Now about Anti-Virus Software. They are a powerful piece of software that uses a considerable amount of computer resources which meticulously keeps scanning the computer for any suspicious activity that matches with its regularly updated database to identify any threat. The moment it identifies such a program, it isolates the program and keeps it from causing any further damage. Big thick books can be written about any anti-virus software being the complex piece of software that they are.

There’s no such thing as “Anti-Hacker”. Countering hackers are just some other hackers working for/employed by the targeted organization/company/individual. Some hackers are regularly employed by companies for auditing the security of their network and subsequently fixing it.

Passwords and PIN etc are just a random combination of alpha-numerics including :

  • numbers (10 different ones: 0-9)
  • letters (52 different ones: A-Z and a-z)
  • special characters (32 different ones).

The number of different combinations can be calculated with the following formula:

Different combinations = number of possible characters^ password length

Using this formula, a password which consists of 5 characters (3 lower case letters, 2 numbers) will result into 36^5= 60,466,176 possible combinations. Similarly 12 characters (3 upper case letters, 4 lower case letters, 3 special characters, 2 numbers) will result into 94^12= 475,920,314,814,253,376,475,136 possible combinations. Brute forcing such a password would require 475,920,314,814,253,376,475,136 /
2,000,000,000 = 237,960,157,407,127 seconds = approx, 7,5 million years if we are calculating 2 billion keys per second. For a 5 character password, it will be about 60,466,176 / 2,000,000,000 = 0.03 seconds.

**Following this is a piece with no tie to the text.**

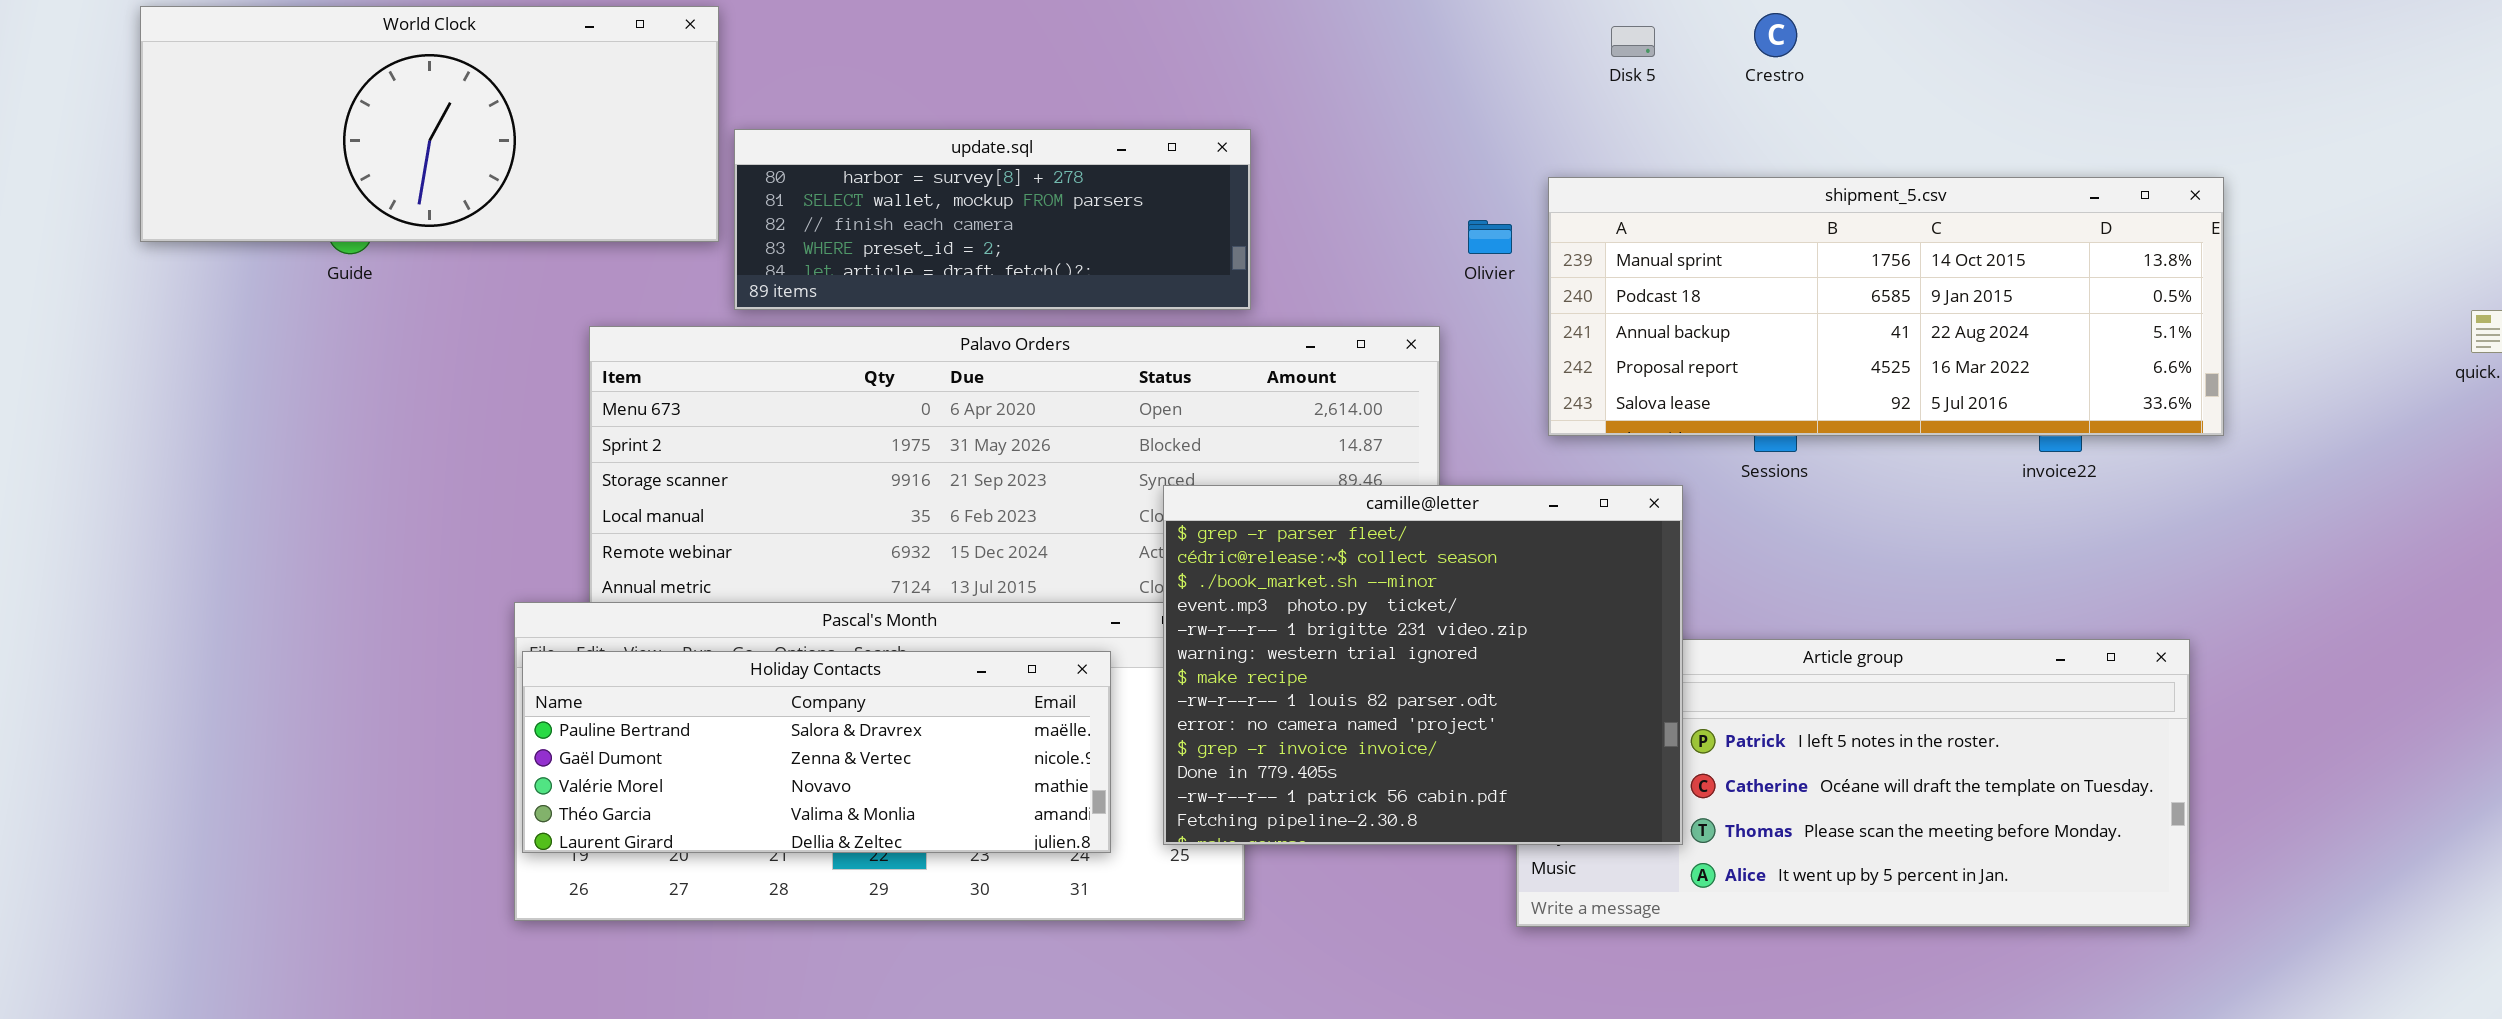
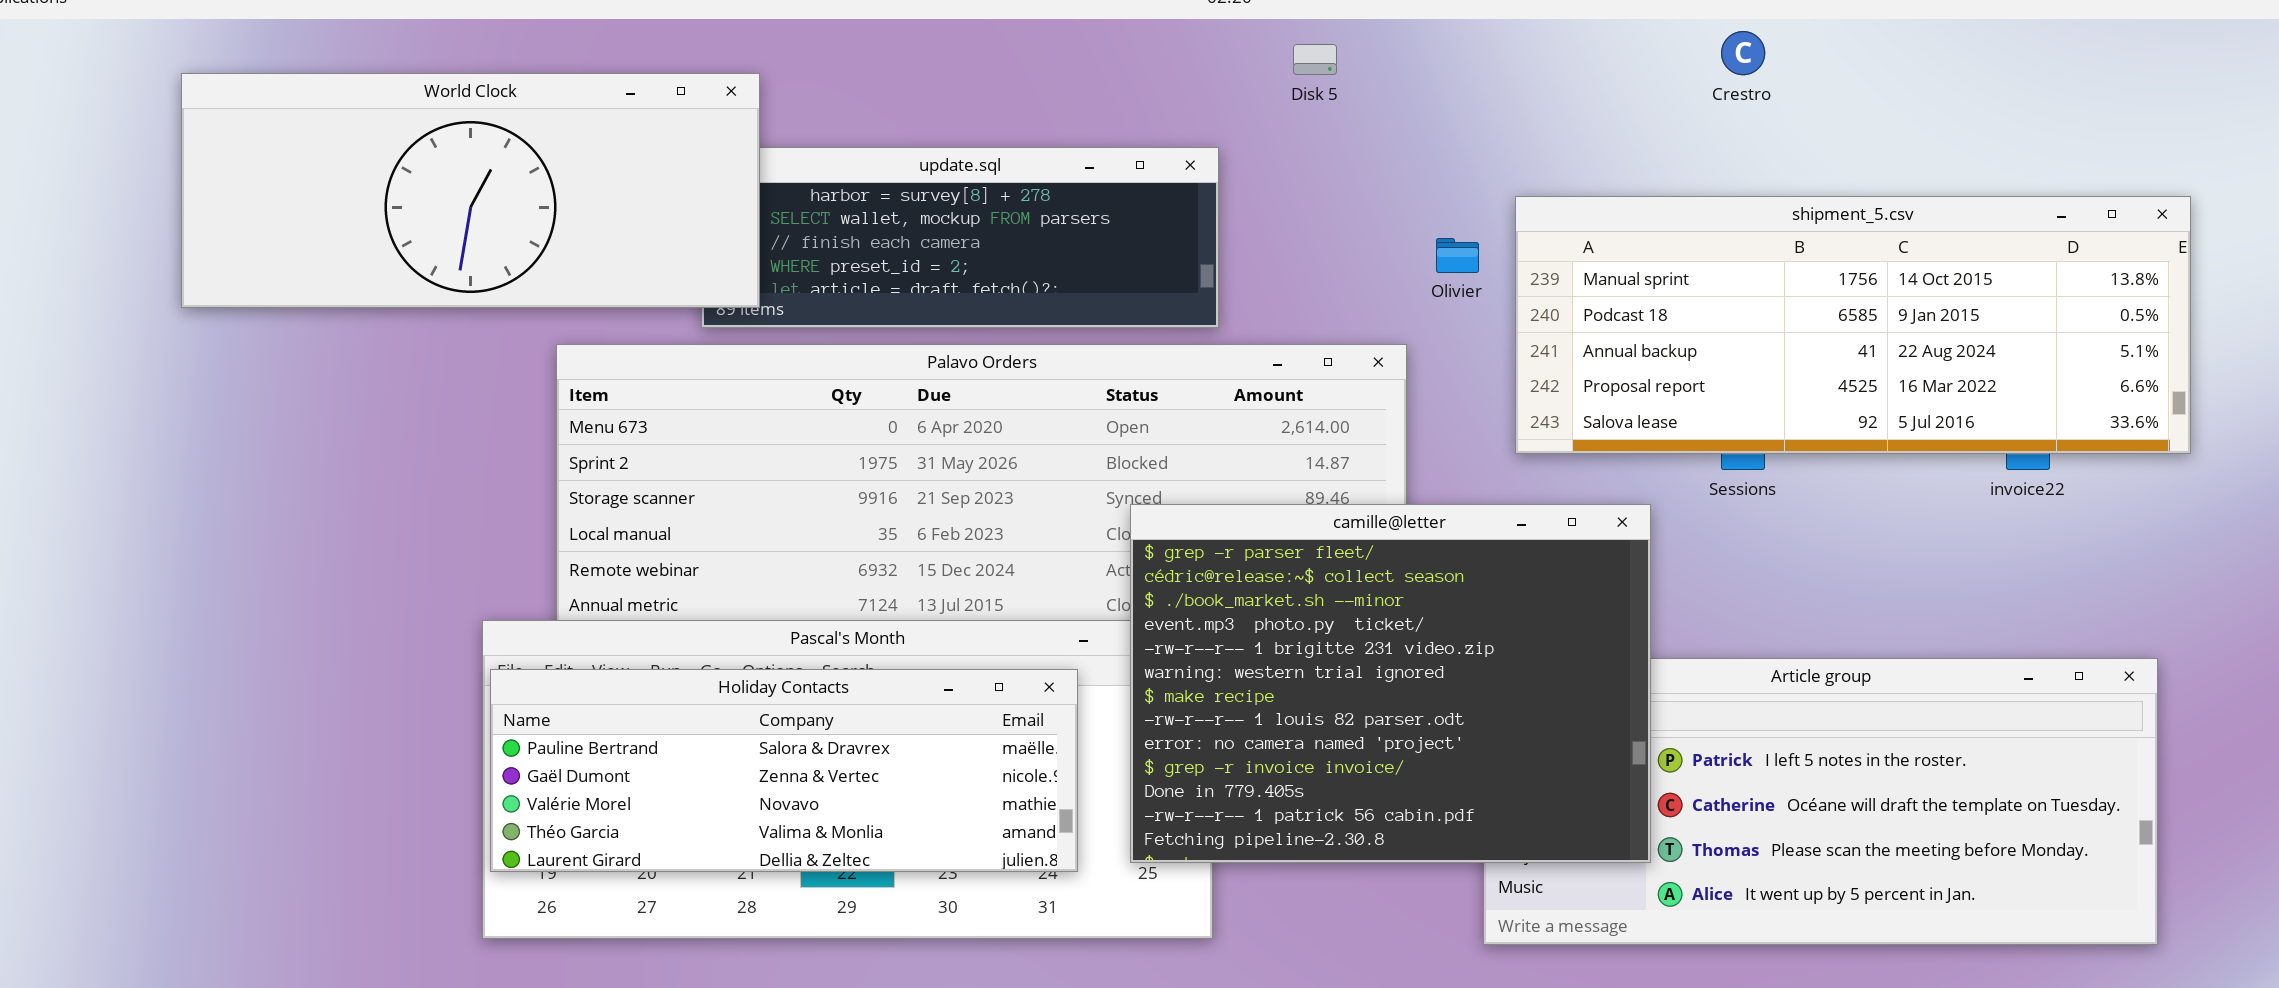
World Clock: [140,6,719,242] -> [181,73,760,308], moved
Disk 5: [1611,26,1655,57] -> [1293,44,1337,75], moved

But however long your password is, it isn’t of any use if you write it up in plain text and send it on the internet. Here comes cryptography. Most websites use 128-bit or 256-bit encryption for the passwords and other sensitive data on the internet which further secures the possibility of a password theft over internet and renders it unreadable. For added security, the passwords are run through a hash function before saving into databases, so your password isn’t saved as plain-text but as hashes. So even if a database is compromised, the hacker must again crack the hash to actually see what the password is. This is the reason most hackers keep from getting into hacking passwords and try to gain access using other methods and hence online banking is considered safe.